§ **PROBLEM**
Every line from the one containing "بالاترین سطح در سه سال گذشته" to the last line of the listing below should be given again exactly.

§ **PROVIDED RECORDS**

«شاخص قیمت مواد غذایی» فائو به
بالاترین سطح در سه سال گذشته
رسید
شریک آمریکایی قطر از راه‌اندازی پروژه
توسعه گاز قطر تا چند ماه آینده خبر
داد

§ **SOLUTION FOR THIS PROBLEM**
بالاترین سطح در سه سال گذشته
رسید
شریک آمریکایی قطر از راه‌اندازی پروژه
توسعه گاز قطر تا چند ماه آینده خبر
داد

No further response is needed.